The Department argues that a comparison of section 13½ to other sections of ROTA illustrates that the legislature did not intend the phrase "of the amount" to be read into section 13½ Sections 4 and 5 of ROTA include this phrase and the Department argues that the legislature could have added this language to section 13½. Since section 13½ does not include this language, the Department argues its interpretation is correct. However, as discussed above, the plain meaning of the statute and the fact that the legislature has revised this section suggest the Department's interpretation is incorrect.
The Department would like this court to be persuaded by Federal cases interpreting section 6672 of the Internal Revenue Code. (26 U.S.C. sec. 6672.) Section 6672 also contains wilfulness language but it does not contain language comparable to the "prima facie " language in section 13½ The cases cited place the burden of proving a lack of wilfulness on the taxpayer. (See Psaty v. United States (3rd Cir.1971), 442 F.2d 1154, 1158-1161; Mazo v. United States (5th Cir.1979), 591 F.2d 1151, 1155, cert. denied sub nom. Lattimore v. United States (1979), 444 U.S. 842, 100 S. Ct. 82, 62 L. Ed. 2d 54.) It seems unnecessary to look to courts outside this jurisdiction for guidance given that the supreme court has directly addressed this issue.
The circuit court made an alternative factual finding that the evidence admitted to the ALJ was sufficient to rebut a presumption of wilfulness. The only evidence admitted at the hearing was admitted by the Department. The Department argues that plaintiff did not overcome the Department's prima facie case because plaintiff admitted no evidence to rebut the presumption of wilfulness. In light of our findings that section 13½ does not create a presumption of wilfulness and the Department did not meet its burden, it is unnecessary to determine whether plaintiff successfully rebutted a presumption of wilfulness.

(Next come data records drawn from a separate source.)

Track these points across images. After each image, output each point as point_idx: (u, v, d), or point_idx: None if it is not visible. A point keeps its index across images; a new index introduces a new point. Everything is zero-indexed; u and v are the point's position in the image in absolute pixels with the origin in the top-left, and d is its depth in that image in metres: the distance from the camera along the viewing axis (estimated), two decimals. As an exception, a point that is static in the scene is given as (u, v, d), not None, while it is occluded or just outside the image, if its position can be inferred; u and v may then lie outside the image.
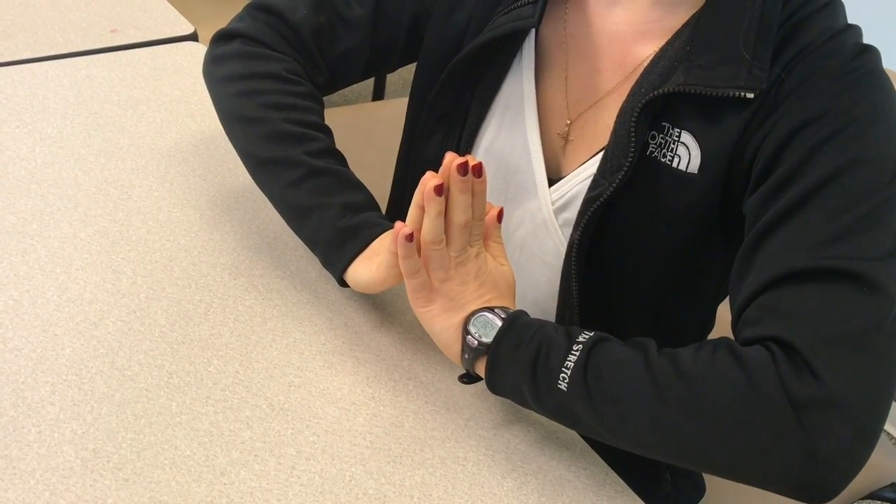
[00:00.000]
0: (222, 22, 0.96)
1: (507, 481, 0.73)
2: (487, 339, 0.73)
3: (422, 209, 0.72)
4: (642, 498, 0.74)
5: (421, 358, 0.83)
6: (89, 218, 0.93)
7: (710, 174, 0.76)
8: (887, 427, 1.95)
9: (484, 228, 0.76)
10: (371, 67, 0.95)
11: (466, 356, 0.74)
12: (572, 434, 0.78)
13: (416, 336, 0.85)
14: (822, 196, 0.70)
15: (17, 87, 1.13)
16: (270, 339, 0.82)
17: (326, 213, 0.82)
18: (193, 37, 1.32)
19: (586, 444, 0.78)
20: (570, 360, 0.69)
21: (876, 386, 0.65)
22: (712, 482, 1.04)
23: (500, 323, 0.73)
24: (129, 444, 0.71)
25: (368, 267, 0.79)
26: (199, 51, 1.27)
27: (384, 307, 0.88)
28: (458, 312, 0.75)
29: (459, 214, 0.72)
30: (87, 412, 0.73)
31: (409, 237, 0.72)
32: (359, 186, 0.85)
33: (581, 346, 0.70)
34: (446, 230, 0.73)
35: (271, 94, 0.87)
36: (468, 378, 0.77)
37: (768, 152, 0.73)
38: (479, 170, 0.71)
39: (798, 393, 0.64)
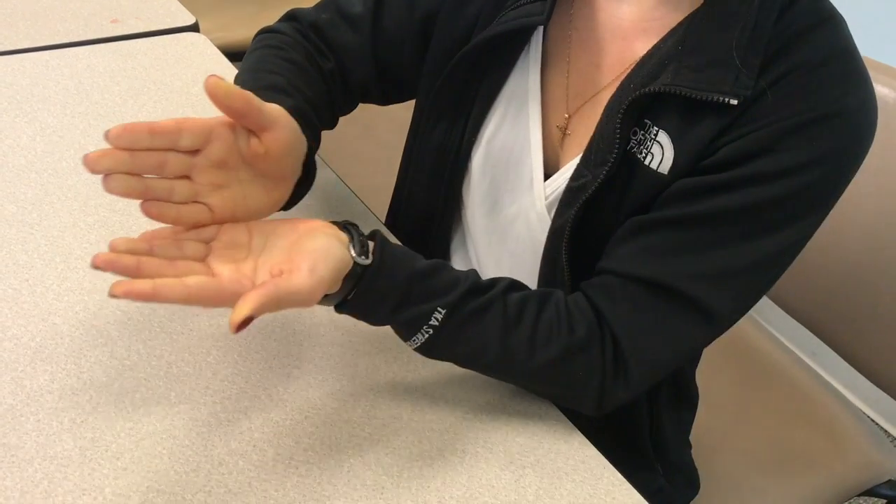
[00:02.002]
0: (224, 13, 0.95)
1: (505, 474, 0.73)
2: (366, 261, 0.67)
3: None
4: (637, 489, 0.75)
5: (420, 350, 0.83)
6: (89, 207, 0.93)
7: (677, 177, 0.76)
8: (886, 426, 1.95)
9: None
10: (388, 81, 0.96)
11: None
12: (570, 427, 0.78)
13: (416, 328, 0.85)
14: (722, 228, 0.73)
15: (17, 77, 1.12)
16: (270, 330, 0.82)
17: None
18: (195, 27, 1.31)
19: (584, 438, 0.78)
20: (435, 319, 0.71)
21: (660, 375, 0.80)
22: (706, 481, 1.05)
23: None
24: (128, 434, 0.71)
25: None
26: (200, 41, 1.27)
27: (383, 299, 0.88)
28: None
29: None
30: (85, 401, 0.73)
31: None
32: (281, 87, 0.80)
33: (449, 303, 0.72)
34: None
35: (284, 49, 0.88)
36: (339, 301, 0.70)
37: (722, 158, 0.73)
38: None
39: (609, 386, 0.76)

Accordingly, for the foregoing reasons, the decision of the circuit court of Cook County is affirmed.
Affirmed.
O'CONNOR and MANNING, JJ., concur.
NOTES
[*] To secure the appeal plaintiff was required to post a bond or a lien on her property. She was unable to afford a bond and asked the court that a lien be imposed instead. The Department opposed a lien and Judge Arkiss agreed that a bond was required and dismissed the appeal. Plaintiff appealed that dismissal to this court and on June 18, 1990, this court reversed the circuit court and remanded with instructions to impose a lien in lieu of a bond. On remand, the case was assigned to Judge Randye Kogan.